Diventare cattolici non significa smettere di pensare, ma imparare a farlo”.
Gilbert K. Chesterton

sabato 20 dicembre 2014

Vivi in me, Signore



IV AVVENTO

     Il re Davide è un uomo realizzato, consapevole
che tutto ciò che ha ottenuto, non è stata solo opera sua, ma di Dio. Egli non ha avuto dubbi fin dallo scontro con Golia; quando il re Saul cercò di dissuaderlo dal combattere dicendogli: «Tu non puoi andare contro questo Filisteo a combattere con lui: tu sei un ragazzo e costui è uomo d’armi fin dalla sua adolescenza», Davide rispose:  « Il tuo servo ha abbattuto il leone e l’orso. Codesto Filisteo … farà la stessa fine di quelli, perché ha sfidato le schiere del Dio vivente». Davide aggiunse: «Il Signore che mi ha liberato dalle unghie del leone e dalle unghie dell’orso, mi libererà anche dalle mani di questo Filisteo» (1Sam 17,33ss).
     Davide è un uomo riconoscente per questo in un salmo canta: «Non entrerò nella tenda in cui abito, non mi stenderò sul letto del mio riposo, non concederò sonno ai miei occhi né riposo alle mie palpebre, finché non avrò trovato un luogo per il Signore, una dimora per il Potente di Giacobbe» (Salmo 132,3ss); Davide sente l’urgenza di donare qualcosa di bello a Dio e lo mette prima di se stesso.
     Il Re è preoccupato, perché gli è stata costruita un’abitazione in legno, mentre il tempio di Dio è ancora sotto una tenda, eppure a Dio questo non interessa: “Non mi costruirai tu la casa per la mia dimora. Io infatti non ho abitato in una casa da quando ho fatto salire Israele fino ad oggi. Io passai da una tenda all’altra e da un padiglione all’altro. Durante tutto il tempo in cui ho camminato insieme con tutto Israele, ho forse mai detto ad alcuno …: Perché non mi avete edificato una casa di cedro?” (1Cr 17,5s). Dio sa che il tempio tende a rinchiuderlo, a limitarlo; infatti lo straordinario tempio di Gerusalemme, finì per impedire alla stragrande maggioranza delle persone di accostarsi a Dio, rinchiuso nel recinto sacro.
     A Dio interessa vivere in mezzo al popolo, le forme interessano agli uomini. Noi preferiamo costruire templi in pietra, ma Dio vuole templi di carne.
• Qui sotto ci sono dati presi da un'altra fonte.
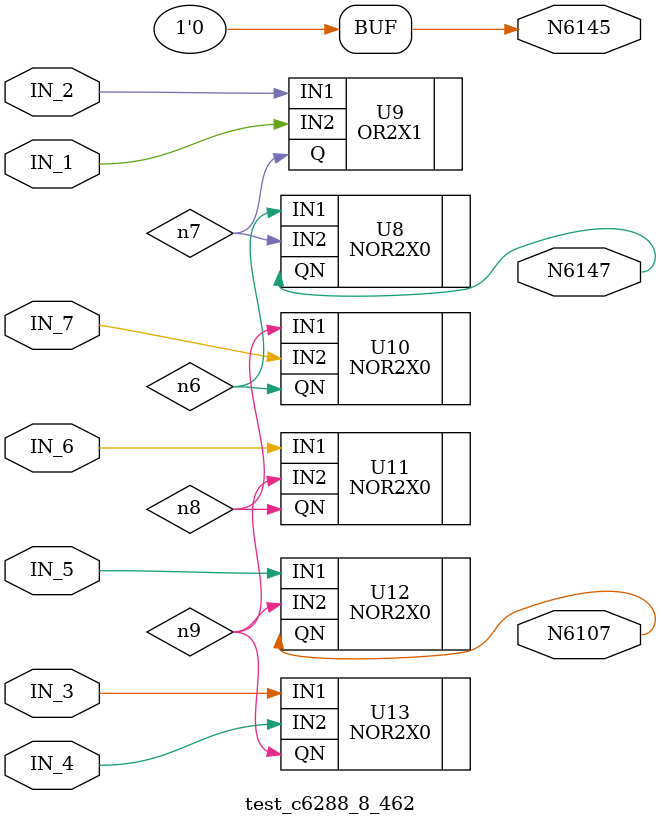
<source format=v>


module test_c6288_8_462 ( IN_1, IN_2, IN_3, IN_4, IN_5, IN_6, IN_7, N6145, 
        N6107, N6147 );
  input IN_1, IN_2, IN_3, IN_4, IN_5, IN_6, IN_7;
  output N6145, N6107, N6147;
  wire   n6, n7, n8, n9;
  assign N6145 = 1'b0;

  NOR2X0 U8 ( .IN1(n6), .IN2(n7), .QN(N6147) );
  OR2X1 U9 ( .IN1(IN_2), .IN2(IN_1), .Q(n7) );
  NOR2X0 U10 ( .IN1(n8), .IN2(IN_7), .QN(n6) );
  NOR2X0 U11 ( .IN1(IN_6), .IN2(n9), .QN(n8) );
  NOR2X0 U12 ( .IN1(IN_5), .IN2(n9), .QN(N6107) );
  NOR2X0 U13 ( .IN1(IN_3), .IN2(IN_4), .QN(n9) );
endmodule


</source>
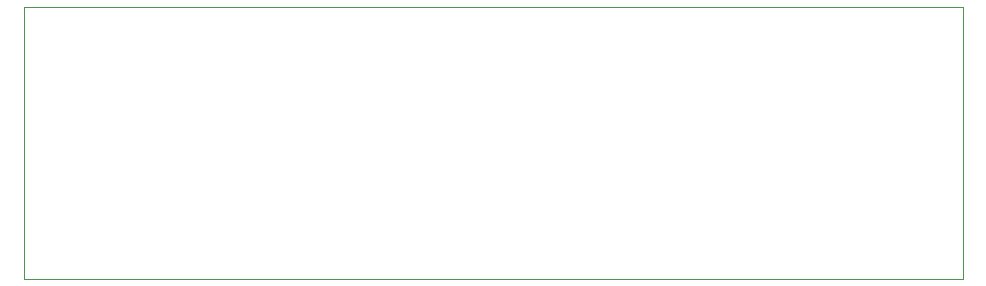
<source format=gbr>
%TF.GenerationSoftware,KiCad,Pcbnew,(6.0.7)*%
%TF.CreationDate,2022-10-12T10:01:19-04:00*%
%TF.ProjectId,minirib-usb,6d696e69-7269-4622-9d75-73622e6b6963,C*%
%TF.SameCoordinates,Original*%
%TF.FileFunction,Profile,NP*%
%FSLAX46Y46*%
G04 Gerber Fmt 4.6, Leading zero omitted, Abs format (unit mm)*
G04 Created by KiCad (PCBNEW (6.0.7)) date 2022-10-12 10:01:19*
%MOMM*%
%LPD*%
G01*
G04 APERTURE LIST*
%TA.AperFunction,Profile*%
%ADD10C,0.050000*%
%TD*%
G04 APERTURE END LIST*
D10*
X179500000Y-111500000D02*
X100000000Y-111500000D01*
X100000000Y-88500000D01*
X179500000Y-88500000D01*
X179500000Y-111500000D01*
M02*

</source>
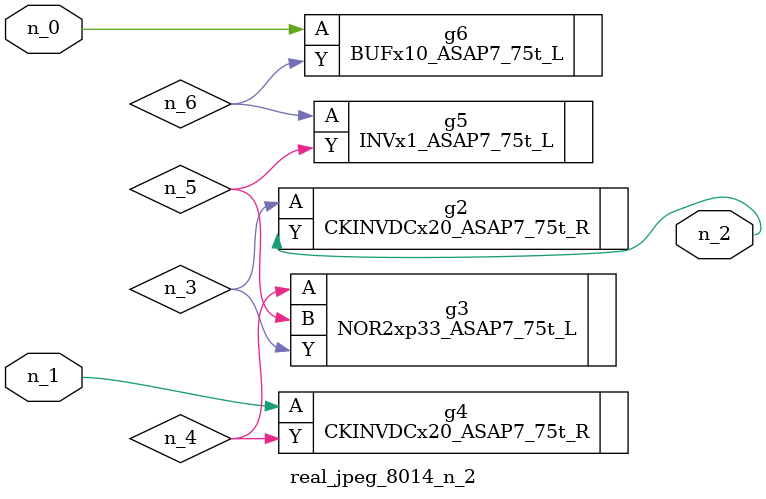
<source format=v>
module real_jpeg_8014_n_2 (n_1, n_0, n_2);

input n_1;
input n_0;

output n_2;

wire n_5;
wire n_4;
wire n_6;
wire n_3;

BUFx10_ASAP7_75t_L g6 ( 
.A(n_0),
.Y(n_6)
);

CKINVDCx20_ASAP7_75t_R g4 ( 
.A(n_1),
.Y(n_4)
);

CKINVDCx20_ASAP7_75t_R g2 ( 
.A(n_3),
.Y(n_2)
);

NOR2xp33_ASAP7_75t_L g3 ( 
.A(n_4),
.B(n_5),
.Y(n_3)
);

INVx1_ASAP7_75t_L g5 ( 
.A(n_6),
.Y(n_5)
);


endmodule
</source>
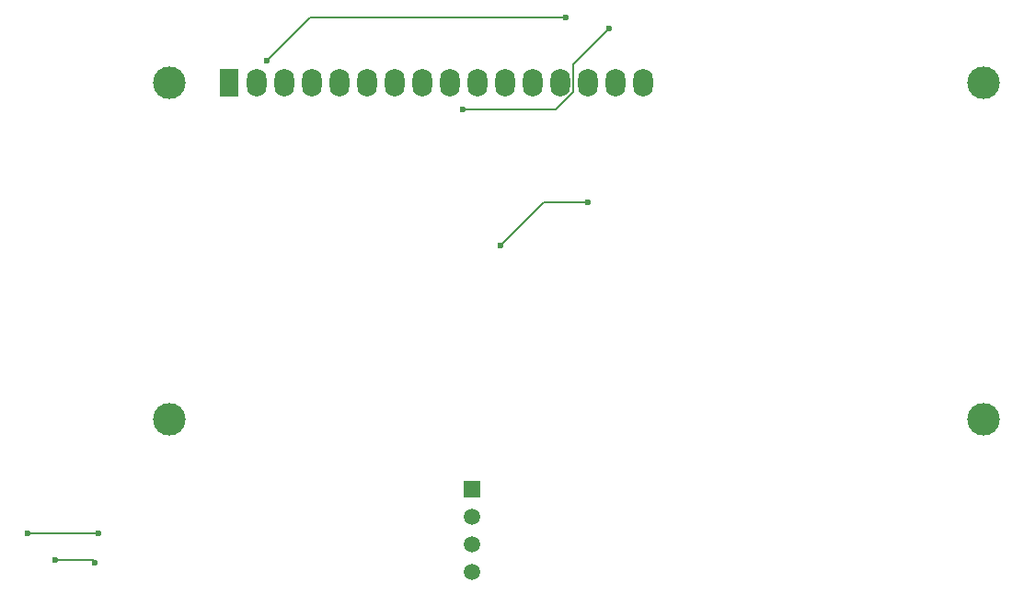
<source format=gbr>
%TF.GenerationSoftware,KiCad,Pcbnew,9.0.0*%
%TF.CreationDate,2025-04-10T22:29:10+05:30*%
%TF.ProjectId,greenhouse_control_assignment_new,67726565-6e68-46f7-9573-655f636f6e74,rev?*%
%TF.SameCoordinates,Original*%
%TF.FileFunction,Copper,L2,Bot*%
%TF.FilePolarity,Positive*%
%FSLAX46Y46*%
G04 Gerber Fmt 4.6, Leading zero omitted, Abs format (unit mm)*
G04 Created by KiCad (PCBNEW 9.0.0) date 2025-04-10 22:29:10*
%MOMM*%
%LPD*%
G01*
G04 APERTURE LIST*
%TA.AperFunction,ComponentPad*%
%ADD10R,1.500000X1.500000*%
%TD*%
%TA.AperFunction,ComponentPad*%
%ADD11C,1.500000*%
%TD*%
%TA.AperFunction,ComponentPad*%
%ADD12C,3.000000*%
%TD*%
%TA.AperFunction,ComponentPad*%
%ADD13R,1.800000X2.600000*%
%TD*%
%TA.AperFunction,ComponentPad*%
%ADD14O,1.800000X2.600000*%
%TD*%
%TA.AperFunction,ViaPad*%
%ADD15C,0.600000*%
%TD*%
%TA.AperFunction,Conductor*%
%ADD16C,0.200000*%
%TD*%
G04 APERTURE END LIST*
D10*
%TO.P,U2,1,VDD*%
%TO.N,/18*%
X101395000Y-91930000D03*
D11*
%TO.P,U2,2,DATA*%
%TO.N,Net-(J2-Pin_1)*%
X101395000Y-94470000D03*
%TO.P,U2,3,NC*%
%TO.N,unconnected-(U2-NC-Pad3)*%
X101395000Y-97010000D03*
%TO.P,U2,4,GND*%
%TO.N,GND*%
X101395000Y-99550000D03*
%TD*%
D12*
%TO.P,DS1,*%
%TO.N,*%
X73500900Y-54500000D03*
X73500900Y-85500700D03*
X148499480Y-85500700D03*
X148500000Y-54500000D03*
D13*
%TO.P,DS1,1,VSS*%
%TO.N,GND*%
X79000000Y-54500000D03*
D14*
%TO.P,DS1,2,VDD*%
%TO.N,+5V*%
X81540000Y-54500000D03*
%TO.P,DS1,3,VO*%
%TO.N,/19*%
X84080000Y-54500000D03*
%TO.P,DS1,4,RS*%
%TO.N,/7*%
X86620000Y-54500000D03*
%TO.P,DS1,5,R/W*%
%TO.N,GND*%
X89160000Y-54500000D03*
%TO.P,DS1,6,E*%
%TO.N,/6*%
X91700000Y-54500000D03*
%TO.P,DS1,7,D0*%
%TO.N,unconnected-(DS1-D0-Pad7)*%
X94240000Y-54500000D03*
%TO.P,DS1,8,D1*%
%TO.N,unconnected-(DS1-D1-Pad8)*%
X96780000Y-54500000D03*
%TO.P,DS1,9,D2*%
%TO.N,unconnected-(DS1-D2-Pad9)*%
X99320000Y-54500000D03*
%TO.P,DS1,10,D3*%
%TO.N,unconnected-(DS1-D3-Pad10)*%
X101860000Y-54500000D03*
%TO.P,DS1,11,D4*%
%TO.N,/5*%
X104400000Y-54500000D03*
%TO.P,DS1,12,D5*%
%TO.N,/4*%
X106940000Y-54500000D03*
%TO.P,DS1,13,D6*%
%TO.N,/3*%
X109480000Y-54500000D03*
%TO.P,DS1,14,D7*%
%TO.N,/2*%
X112020000Y-54500000D03*
%TO.P,DS1,15,LED(+)*%
%TO.N,+5V*%
X114560000Y-54500000D03*
%TO.P,DS1,16,LED(-)*%
%TO.N,GND*%
X117100000Y-54500000D03*
%TD*%
D15*
%TO.N,+5V*%
X110000000Y-48500000D03*
X82500000Y-52500000D03*
%TO.N,GND*%
X114000000Y-49500000D03*
X100500000Y-57000000D03*
%TO.N,/2*%
X104000000Y-69500000D03*
X112020000Y-65500000D03*
%TO.N,/3*%
X60500000Y-96000000D03*
X67000000Y-96000000D03*
%TO.N,/5*%
X63000000Y-98500000D03*
X66685000Y-98685000D03*
%TD*%
D16*
%TO.N,+5V*%
X86500000Y-48500000D02*
X110000000Y-48500000D01*
X82500000Y-52500000D02*
X86500000Y-48500000D01*
%TO.N,GND*%
X110681000Y-52819000D02*
X114000000Y-49500000D01*
X110681000Y-55397470D02*
X110681000Y-52819000D01*
X109078470Y-57000000D02*
X110681000Y-55397470D01*
X100500000Y-57000000D02*
X109078470Y-57000000D01*
%TO.N,/2*%
X108000000Y-65500000D02*
X104000000Y-69500000D01*
X112020000Y-65500000D02*
X108000000Y-65500000D01*
%TO.N,/3*%
X67000000Y-96000000D02*
X60500000Y-96000000D01*
%TO.N,/5*%
X66500000Y-98500000D02*
X63000000Y-98500000D01*
X66685000Y-98685000D02*
X66500000Y-98500000D01*
%TD*%
M02*

</source>
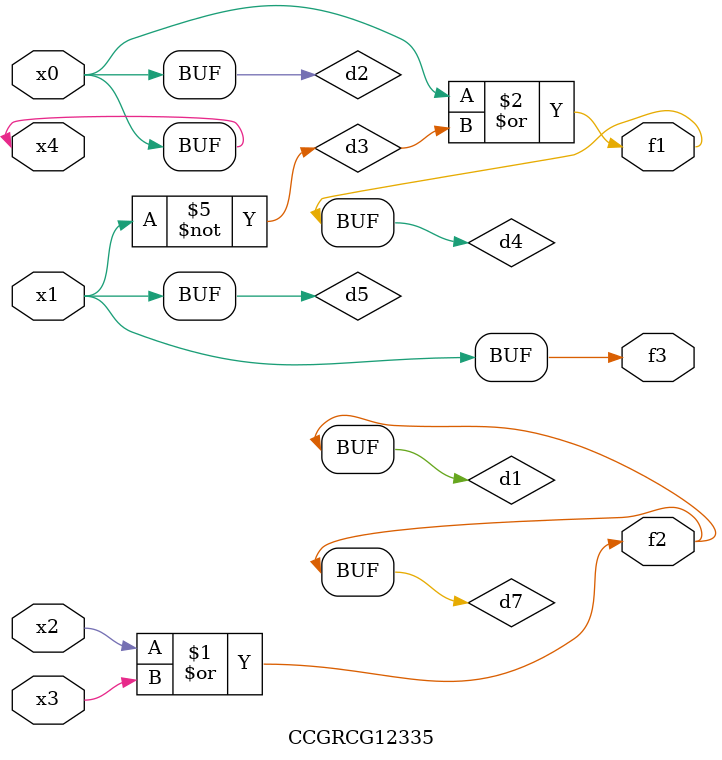
<source format=v>
module CCGRCG12335(
	input x0, x1, x2, x3, x4,
	output f1, f2, f3
);

	wire d1, d2, d3, d4, d5, d6, d7;

	or (d1, x2, x3);
	buf (d2, x0, x4);
	not (d3, x1);
	or (d4, d2, d3);
	not (d5, d3);
	nand (d6, d1, d3);
	or (d7, d1);
	assign f1 = d4;
	assign f2 = d7;
	assign f3 = d5;
endmodule

</source>
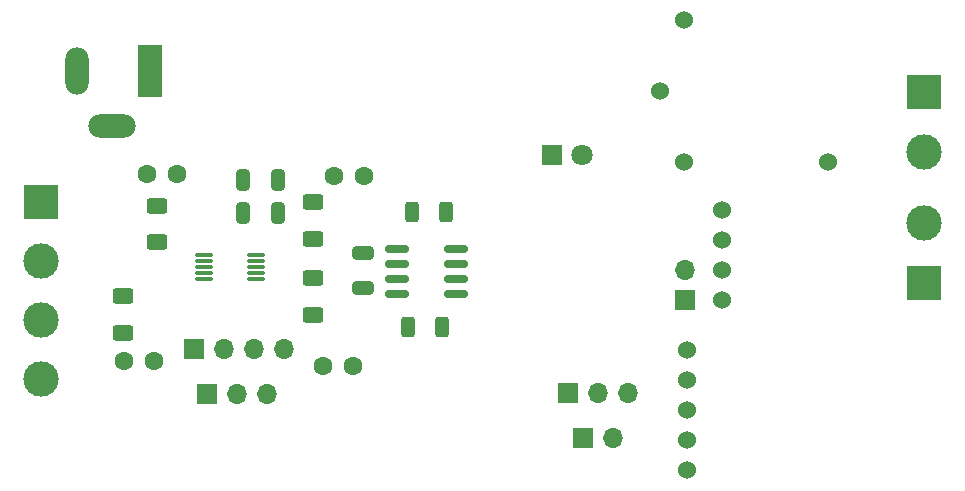
<source format=gbr>
%TF.GenerationSoftware,KiCad,Pcbnew,8.0.3*%
%TF.CreationDate,2024-10-20T16:03:45+03:00*%
%TF.ProjectId,SmartPot,536d6172-7450-46f7-942e-6b696361645f,rev?*%
%TF.SameCoordinates,Original*%
%TF.FileFunction,Soldermask,Bot*%
%TF.FilePolarity,Negative*%
%FSLAX46Y46*%
G04 Gerber Fmt 4.6, Leading zero omitted, Abs format (unit mm)*
G04 Created by KiCad (PCBNEW 8.0.3) date 2024-10-20 16:03:45*
%MOMM*%
%LPD*%
G01*
G04 APERTURE LIST*
G04 Aperture macros list*
%AMRoundRect*
0 Rectangle with rounded corners*
0 $1 Rounding radius*
0 $2 $3 $4 $5 $6 $7 $8 $9 X,Y pos of 4 corners*
0 Add a 4 corners polygon primitive as box body*
4,1,4,$2,$3,$4,$5,$6,$7,$8,$9,$2,$3,0*
0 Add four circle primitives for the rounded corners*
1,1,$1+$1,$2,$3*
1,1,$1+$1,$4,$5*
1,1,$1+$1,$6,$7*
1,1,$1+$1,$8,$9*
0 Add four rect primitives between the rounded corners*
20,1,$1+$1,$2,$3,$4,$5,0*
20,1,$1+$1,$4,$5,$6,$7,0*
20,1,$1+$1,$6,$7,$8,$9,0*
20,1,$1+$1,$8,$9,$2,$3,0*%
G04 Aperture macros list end*
%ADD10C,1.600000*%
%ADD11R,1.700000X1.700000*%
%ADD12O,1.700000X1.700000*%
%ADD13R,3.000000X3.000000*%
%ADD14C,3.000000*%
%ADD15R,2.000000X4.500000*%
%ADD16O,2.000000X4.000000*%
%ADD17O,4.000000X2.000000*%
%ADD18R,1.800000X1.800000*%
%ADD19C,1.800000*%
%ADD20C,1.524000*%
%ADD21RoundRect,0.250000X-0.312500X-0.625000X0.312500X-0.625000X0.312500X0.625000X-0.312500X0.625000X0*%
%ADD22RoundRect,0.075000X0.650000X0.075000X-0.650000X0.075000X-0.650000X-0.075000X0.650000X-0.075000X0*%
%ADD23RoundRect,0.250000X0.625000X-0.400000X0.625000X0.400000X-0.625000X0.400000X-0.625000X-0.400000X0*%
%ADD24RoundRect,0.150000X0.825000X0.150000X-0.825000X0.150000X-0.825000X-0.150000X0.825000X-0.150000X0*%
%ADD25RoundRect,0.250000X-0.650000X0.325000X-0.650000X-0.325000X0.650000X-0.325000X0.650000X0.325000X0*%
%ADD26RoundRect,0.250000X0.312500X0.625000X-0.312500X0.625000X-0.312500X-0.625000X0.312500X-0.625000X0*%
%ADD27RoundRect,0.250000X-0.325000X-0.650000X0.325000X-0.650000X0.325000X0.650000X-0.325000X0.650000X0*%
%ADD28RoundRect,0.250000X-0.625000X0.400000X-0.625000X-0.400000X0.625000X-0.400000X0.625000X0.400000X0*%
G04 APERTURE END LIST*
D10*
%TO.C,R7*%
X180960000Y-114550000D03*
X183500000Y-114550000D03*
%TD*%
%TO.C,R9*%
X198760000Y-98850000D03*
X201300000Y-98850000D03*
%TD*%
D11*
%TO.C,J5*%
X218575000Y-117200000D03*
D12*
X221115000Y-117200000D03*
X223655000Y-117200000D03*
%TD*%
D13*
%TO.C,J1*%
X248725000Y-107905000D03*
D14*
X248725000Y-102825000D03*
%TD*%
D15*
%TO.C,J4*%
X183150000Y-89925000D03*
D16*
X176950000Y-89925000D03*
D17*
X179950000Y-94625000D03*
%TD*%
D11*
%TO.C,J3*%
X188000000Y-117275000D03*
D12*
X190540000Y-117275000D03*
X193080000Y-117275000D03*
%TD*%
D18*
%TO.C,D3*%
X217160000Y-97100000D03*
D19*
X219700000Y-97100000D03*
%TD*%
D13*
%TO.C,J9*%
X173900000Y-101050000D03*
D14*
X173900000Y-106050000D03*
X173900000Y-111050000D03*
X173900000Y-116050000D03*
%TD*%
D13*
%TO.C,J2*%
X248700000Y-91720000D03*
D14*
X248700000Y-96800000D03*
%TD*%
D20*
%TO.C,U8*%
X228606000Y-113605000D03*
X228606000Y-116145000D03*
X228606000Y-118685000D03*
X228606000Y-121225000D03*
X228606000Y-123765000D03*
%TD*%
D11*
%TO.C,J8*%
X219835000Y-121000000D03*
D12*
X222375000Y-121000000D03*
%TD*%
D11*
%TO.C,J7*%
X228475000Y-109325000D03*
D12*
X228475000Y-106785000D03*
%TD*%
D10*
%TO.C,R6*%
X182860000Y-98700000D03*
X185400000Y-98700000D03*
%TD*%
D20*
%TO.C,K1*%
X226350000Y-91650000D03*
X240550000Y-97650000D03*
X228350000Y-85650000D03*
X228350000Y-97650000D03*
%TD*%
D11*
%TO.C,J6*%
X186880000Y-113475000D03*
D12*
X189420000Y-113475000D03*
X191960000Y-113475000D03*
X194500000Y-113475000D03*
%TD*%
D10*
%TO.C,R8*%
X197785000Y-114900000D03*
X200325000Y-114900000D03*
%TD*%
D20*
%TO.C,U7*%
X231606000Y-101750000D03*
X231606000Y-104290000D03*
X231606000Y-106830000D03*
X231606000Y-109370000D03*
%TD*%
D21*
%TO.C,R1*%
X205300000Y-101900000D03*
X208225000Y-101900000D03*
%TD*%
D22*
%TO.C,U2*%
X192100000Y-105550000D03*
X192100000Y-106050000D03*
X192100000Y-106550000D03*
X192100000Y-107050000D03*
X192100000Y-107550000D03*
X187700000Y-107550000D03*
X187700000Y-107050000D03*
X187700000Y-106550000D03*
X187700000Y-106050000D03*
X187700000Y-105550000D03*
%TD*%
D23*
%TO.C,R12*%
X196950000Y-104175000D03*
X196950000Y-101075000D03*
%TD*%
D24*
%TO.C,U4*%
X209050000Y-105010000D03*
X209050000Y-106280000D03*
X209050000Y-107550000D03*
X209050000Y-108820000D03*
X204100000Y-108820000D03*
X204100000Y-107550000D03*
X204100000Y-106280000D03*
X204100000Y-105010000D03*
%TD*%
D25*
%TO.C,C1*%
X201150000Y-105400000D03*
X201150000Y-108350000D03*
%TD*%
D26*
%TO.C,R2*%
X207912500Y-111650000D03*
X204987500Y-111650000D03*
%TD*%
D23*
%TO.C,R10*%
X183775000Y-104450000D03*
X183775000Y-101350000D03*
%TD*%
D27*
%TO.C,C2*%
X191000000Y-101950000D03*
X193950000Y-101950000D03*
%TD*%
D28*
%TO.C,R11*%
X196925000Y-107475000D03*
X196925000Y-110575000D03*
%TD*%
D27*
%TO.C,C3*%
X191050000Y-99225000D03*
X194000000Y-99225000D03*
%TD*%
D28*
%TO.C,R13*%
X180900000Y-109025000D03*
X180900000Y-112125000D03*
%TD*%
M02*

</source>
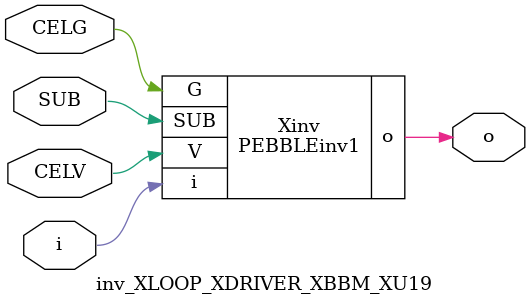
<source format=v>



module PEBBLEinv1 ( o, G, SUB, V, i );

  input V;
  input i;
  input G;
  output o;
  input SUB;
endmodule

//Celera Confidential Do Not Copy inv_XLOOP_XDRIVER_XBBM_XU19
//Celera Confidential Symbol Generator
//5V Inverter
module inv_XLOOP_XDRIVER_XBBM_XU19 (CELV,CELG,i,o,SUB);
input CELV;
input CELG;
input i;
input SUB;
output o;

//Celera Confidential Do Not Copy inv
PEBBLEinv1 Xinv(
.V (CELV),
.i (i),
.o (o),
.SUB (SUB),
.G (CELG)
);
//,diesize,PEBBLEinv1

//Celera Confidential Do Not Copy Module End
//Celera Schematic Generator
endmodule

</source>
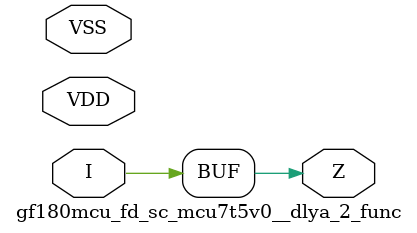
<source format=v>

module gf180mcu_fd_sc_mcu7t5v0__dlya_2_func( I, Z, VDD, VSS );
input I;
inout VDD, VSS;
output Z;

	buf MGM_BG_0( Z, I );

endmodule

</source>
Gesù stesso che parla del proprio corpo definendolo “tempio”: «Distruggete questo tempio e in tre giorni lo farò risorgere». Gli dissero allora i Giudei: «Questo tempio è stato costruito in quarantasei anni e tu in tre giorni lo farai risorgere?». Ma egli parlava del tempio del suo corpo” (Gv 2,19ss).
     Con l’annunciazione, Dio chiede anche a una donna di farsi suo tempio ed ella accetta. Dal sì di Maria, Dio desidera i nostri corpi come sua residenza terrena. Oggi chiede anche a noi, di incarnarsi in noi. Questo significa che a Dio non basta una relazione mentale, desidera che la nostra carne, cioè la parte più intima e profonda di noi e la nostra esistenza quotidiana, siano segnate dalla Sua presenza. Come un bimbo che cresce nel ventre di una donna, non la lascia in differente, tutto cambia in lei – non può più mangiare ciò che le pare, non può dormire nelle posizioni abituali, deve abituarsi a vedere il proprio corpo trasformato – così Dio vuole vivere in noi; non per darci fastidio, ma per trasformare la nostra vita dal di dentro, affinché anche la nostra vita esteriore possa produrre frutti evangelici. A Dio non basta essere il Signore della domenica – quando va bene -, ma vuole essere con noi ogni giorno dell’anno; Lui non va mai in ferie.
     Quando il rapporto con Dio è così, allora inevitabilmente tutti gli ambiti della nostra esistenza sono segnati dalla Sua presenza. In nessun caso il credente, sente di potere dire al Signore: “Qui Tu non c’entri; qui decido io”, ma “la tua volontà sia fatta”. Sono queste le persone che cambiano il mondo, perché quando Dio trova la disponibilità in un tempio così, riesce a essere presente nella storia.
     Lasciamoci interpellare dall’arcangelo Gabriele e non temiamo di non essere adeguati, perché “tutto è possibile a Dio”.